KİT'ler ve devlet daireleri tıka basa işi olmadığı halde maaş alanlarla dolu.
Hiç değilse, bu gizli işsizler, belirli eğitimden geçirilerek güvenlik, sağlık gibi temel hizmetlere kaydırılsalar.
Bu milletin vergileriyle aldıkları parayı, hak etseler.
Devletin "hassas noktalar" diye adlandırdığı beton ve demir karışımı yollar, köprüler, binalar "koruma istemek" için başvuru mu yaptılar?..
O taşınmazlar kadar, hedef olan insanlara da değer verilmelidir.
Bir insan canı, acaba kaç ton çimento ve demir?..
Sorun, Başesgioğlu'nun dönemiyle sınırlı değil.
1970'den bu yana aynı zihniyetle nice insanlarımızı kanlı saldırılarda yitirdik. Korunmuyorlardı.
Hiç değilse, bu çok çirkin saldırının failleri yakalanmalı ve süratle cezalandırılmalıdır.
"Meçhul" kalmamalıdır.
Başesgioğlu, "adeta seferberlik halindeyiz.

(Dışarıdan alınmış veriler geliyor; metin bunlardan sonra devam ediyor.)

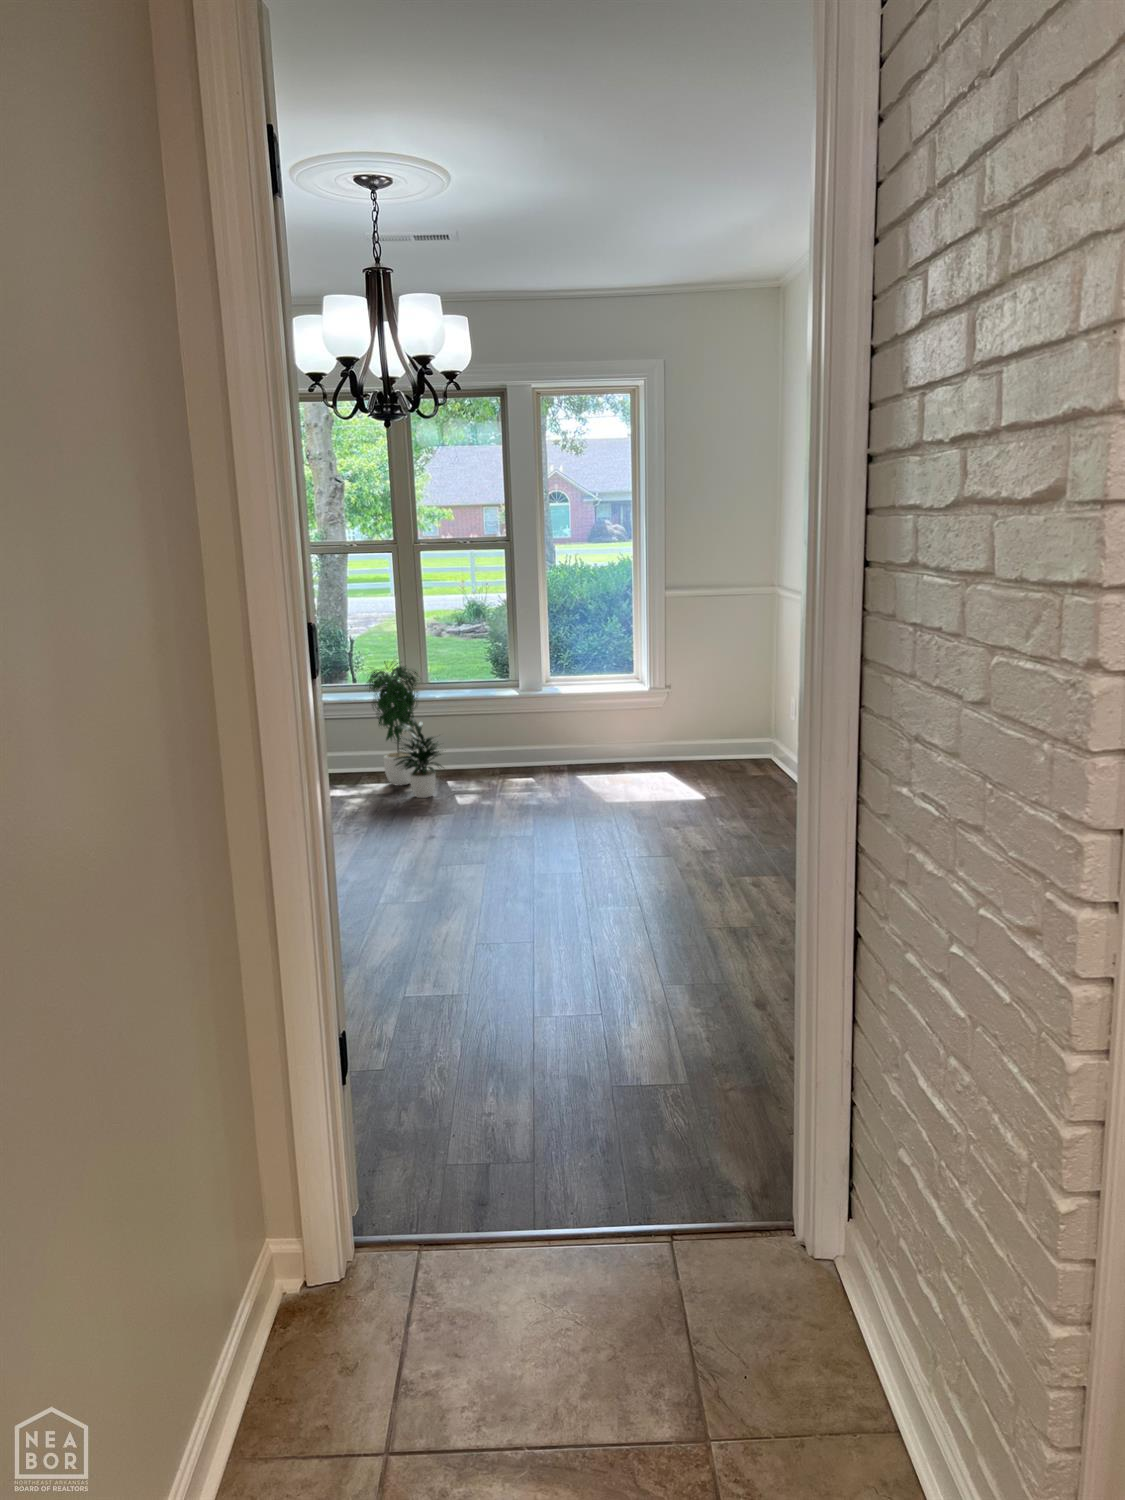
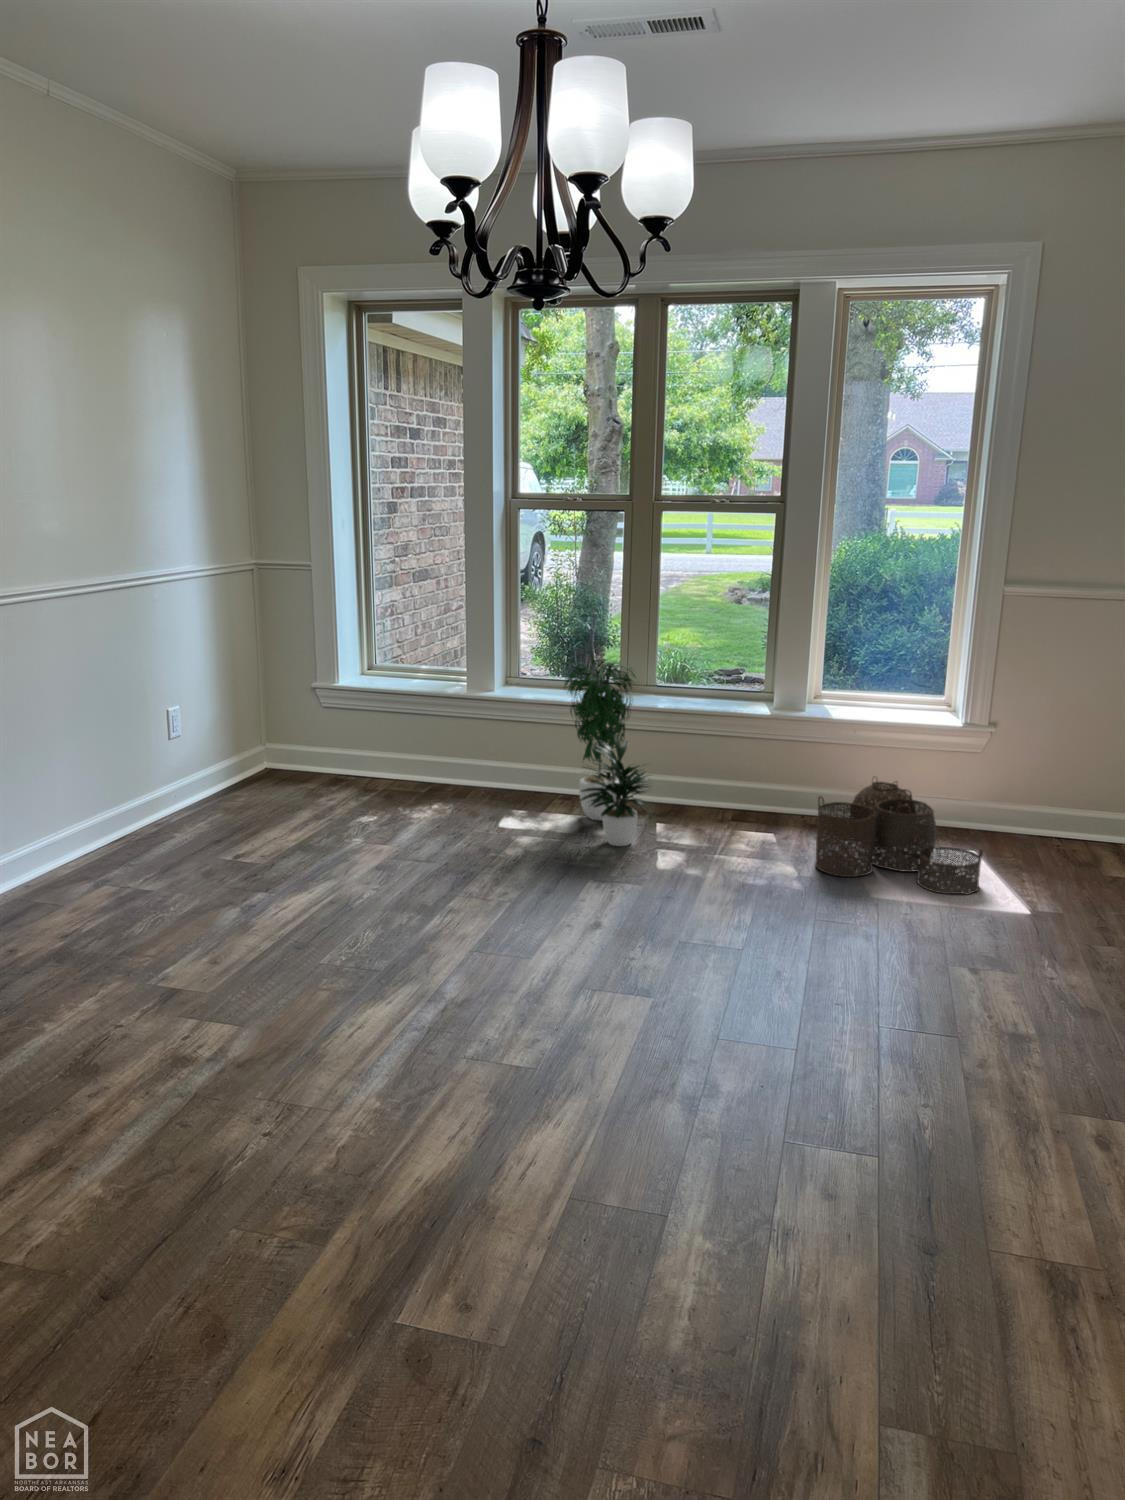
woven basket: none [563,730,673,796] -> present [815,781,983,894]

Bütün gücümüzle buna çalışıyoruz" diyor.
Bu arada, iyi haber...
Akın Birdal'ın konuşabilecek kadar iyileşmiş olmasıdır.
Söyledikleri, sekreterinin ifadesi ile hemen hemen aynı.
"Gelenleri tanımadığını" söylemiş.
Robot resimleri göstermişler.
"Evet, benziyorlar" demiş.
Daha iyileşince ayrıntılara geçilecek.
Öte yandan...
Anavatan Genel Başkan Yardımcısı Yaşar Okuyan'ın yeğeninin öldürülmesi de ikinci şok.
Hele...
Cesedin üzerine "Tekdal'ın intikamı devam ediyor" sözleri yazılı olan bir mesajın bırakılması düşündürücü.
"Zincirleme reaksiyonlar" kuşkusu, ülke üzerine kabus gibi çökmekte.
Ancak...
Okuyan'dan ve Başesgioğlu'ndan aldığımız izlenimler, - bunun bir ticari ilişkiden de doğabileceği - yolundadır.
Mesajda Birdal yerine Tekdal yazılması, bu izlenimleri destekliyor.
Okuyan'a ve ailesine başsağlığı, merhuma rahmet diliyoruz.
Ve...
Türkiye'nin serinkanlı olmasını, sağduyusunu koruması gereğine inanıyoruz.